- Born: 1886
- Died: 5 February 1973 (aged 86–87)
- Occupation: Railway engineer
- Employers: Great Eastern Railway; London & North Eastern Railway;

= Cecil J. Allen =

Cecil John Allen (1886 – 5 February 1973) was a British railway engineer and technical journalist and writer.

==Work==
Allen qualified as a civil engineer and joined the Great Eastern Railway in 1903, later working for the London & North Eastern Railway retiring in 1946. He inspected new rails for quality.

Allen also was the second contributor to the long-running British locomotive practice and performance article series in The Railway Magazine from 1909 to 1958, He was concurrently editor of Trains Illustrated in the 1940s, and was succeeded in that position by his son, Geoffrey Freeman Allen, in 1950.

Allen was a committed Christian and an accomplished organist, writing a chorus "The Lord has need of me". He was offered a place on the train when Mallard broke the world speed record in 1938, but declined the offer as the run was scheduled for a Sunday morning and clashed with his regular church (Christian Brethren) attendance. He died on 5 February 1973.

Supplied information:

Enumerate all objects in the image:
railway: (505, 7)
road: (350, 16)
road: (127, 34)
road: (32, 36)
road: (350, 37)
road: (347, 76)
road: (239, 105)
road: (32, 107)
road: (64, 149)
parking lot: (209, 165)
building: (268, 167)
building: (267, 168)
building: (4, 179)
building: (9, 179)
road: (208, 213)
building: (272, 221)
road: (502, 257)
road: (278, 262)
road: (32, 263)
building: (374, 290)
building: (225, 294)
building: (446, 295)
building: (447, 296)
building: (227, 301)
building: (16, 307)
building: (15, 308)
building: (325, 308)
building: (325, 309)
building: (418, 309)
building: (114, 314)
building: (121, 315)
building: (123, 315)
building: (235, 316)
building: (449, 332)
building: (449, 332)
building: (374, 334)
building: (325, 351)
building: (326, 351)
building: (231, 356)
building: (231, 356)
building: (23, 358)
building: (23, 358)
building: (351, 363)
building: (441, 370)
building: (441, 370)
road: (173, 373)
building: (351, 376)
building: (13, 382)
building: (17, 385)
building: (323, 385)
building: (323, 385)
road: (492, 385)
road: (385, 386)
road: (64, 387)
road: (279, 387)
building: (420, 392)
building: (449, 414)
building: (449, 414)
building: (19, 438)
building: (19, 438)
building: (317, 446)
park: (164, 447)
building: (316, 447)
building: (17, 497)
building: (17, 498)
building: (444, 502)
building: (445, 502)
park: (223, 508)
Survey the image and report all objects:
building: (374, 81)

* * *

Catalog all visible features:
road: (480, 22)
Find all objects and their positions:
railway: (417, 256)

Task directions:
In the text about Cecil J. Allen, who succeeded him as editor of Trains Illustrated in 1950?

Output for this task:
His son, Geoffrey Freeman Allen.